The 10 Pledges were not some radical socialist programme that would lead to failure at the ballot box. They were all about social democratic mainstream policies, uniting the party, and (as he elaborated on his pitch) using the 2017 election manifesto as the starting point for a Labour programme for government.

The 2017 manifesto was popular. Its individual policy offers scored well in opinion polls and focus groups. When 'blind tested' most people backed them. Corbyn failed in 2017 (Labour 40% to Tories 43%) but secured the highest Labour GE vote in 51 years. Instead of building on that Starmer has taken Labour back to the worst of Blair - without the charisma, the energy or the worked through policies.
Come off it Jon, you're old enough to know how politics works. Just like Truss and Sunak now, Starmer had to appeal to a selectorate in order to win the leadership. That mean't having to go along with a lot of the 2017 and 2019 manifestos, despite the party losing both elections. He may or may not apply them to the party's manifesto next time. Hopefully the party draws up that manifesto based on what is relevant and practical for that time - not x number of years ago.
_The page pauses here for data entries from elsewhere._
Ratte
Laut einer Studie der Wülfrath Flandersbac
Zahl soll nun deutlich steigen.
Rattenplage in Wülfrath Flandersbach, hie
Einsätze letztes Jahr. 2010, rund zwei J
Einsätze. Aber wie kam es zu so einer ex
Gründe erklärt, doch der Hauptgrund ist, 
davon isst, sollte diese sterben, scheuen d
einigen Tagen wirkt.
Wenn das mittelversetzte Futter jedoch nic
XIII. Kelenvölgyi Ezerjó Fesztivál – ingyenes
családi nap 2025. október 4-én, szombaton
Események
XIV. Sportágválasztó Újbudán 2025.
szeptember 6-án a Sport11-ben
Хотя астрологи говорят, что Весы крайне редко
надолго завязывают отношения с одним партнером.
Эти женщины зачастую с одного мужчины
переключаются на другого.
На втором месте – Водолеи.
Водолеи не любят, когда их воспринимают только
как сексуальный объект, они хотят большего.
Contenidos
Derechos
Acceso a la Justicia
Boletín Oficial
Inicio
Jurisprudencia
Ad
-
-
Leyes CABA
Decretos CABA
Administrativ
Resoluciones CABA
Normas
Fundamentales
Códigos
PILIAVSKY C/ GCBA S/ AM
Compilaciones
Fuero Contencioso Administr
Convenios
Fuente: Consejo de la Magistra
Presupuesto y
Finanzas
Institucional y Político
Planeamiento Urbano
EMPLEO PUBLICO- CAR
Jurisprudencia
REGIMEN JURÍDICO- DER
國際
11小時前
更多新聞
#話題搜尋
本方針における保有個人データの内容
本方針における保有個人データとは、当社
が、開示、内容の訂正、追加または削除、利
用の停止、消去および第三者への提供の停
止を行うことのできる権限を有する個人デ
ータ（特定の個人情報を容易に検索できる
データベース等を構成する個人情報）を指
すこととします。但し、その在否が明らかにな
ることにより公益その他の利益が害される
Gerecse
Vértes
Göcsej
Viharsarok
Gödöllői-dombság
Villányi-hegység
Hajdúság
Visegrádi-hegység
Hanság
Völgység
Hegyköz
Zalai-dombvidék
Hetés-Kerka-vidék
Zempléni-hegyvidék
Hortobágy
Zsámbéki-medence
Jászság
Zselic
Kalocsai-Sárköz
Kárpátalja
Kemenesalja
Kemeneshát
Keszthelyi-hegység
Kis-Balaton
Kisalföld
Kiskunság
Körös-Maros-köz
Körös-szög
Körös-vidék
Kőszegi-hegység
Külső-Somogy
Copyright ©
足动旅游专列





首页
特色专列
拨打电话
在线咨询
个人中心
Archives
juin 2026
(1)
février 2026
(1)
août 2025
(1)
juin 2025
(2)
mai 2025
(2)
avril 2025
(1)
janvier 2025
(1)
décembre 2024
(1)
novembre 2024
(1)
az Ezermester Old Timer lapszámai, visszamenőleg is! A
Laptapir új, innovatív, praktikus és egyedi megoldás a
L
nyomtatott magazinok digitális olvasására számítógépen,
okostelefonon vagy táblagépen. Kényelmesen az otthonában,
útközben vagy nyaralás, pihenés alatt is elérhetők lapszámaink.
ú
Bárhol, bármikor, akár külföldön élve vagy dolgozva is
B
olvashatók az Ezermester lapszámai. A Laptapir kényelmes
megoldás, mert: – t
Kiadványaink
I do get fed up of the nonsense about the 2017 GE. The facts are simple, the Labour party lost. The Tories got, if memory serves, a million more votes than Labour. Theresa May ran the worst Tory campaign in living memory and still Corbyn lost to her. Stacking up votes in already safe seats will not give you a majority, nor will targeting certain high profile Tory MP's seats for vanity and attention seeking reasons c.f. the ridiculous Owen Jones "flash bombing" Boris Johnsons Uxbridge constituency.

WRT the popular policies narrative, you will, I'm sure, be aware that whilst popular individually that popularity diminishes when they're all put together as voters start to question practicalities and, above all, the cost.

The 2019 manifesto was the 2017 one on steroids with further spending commitments added during the campaign and the party was humiliated.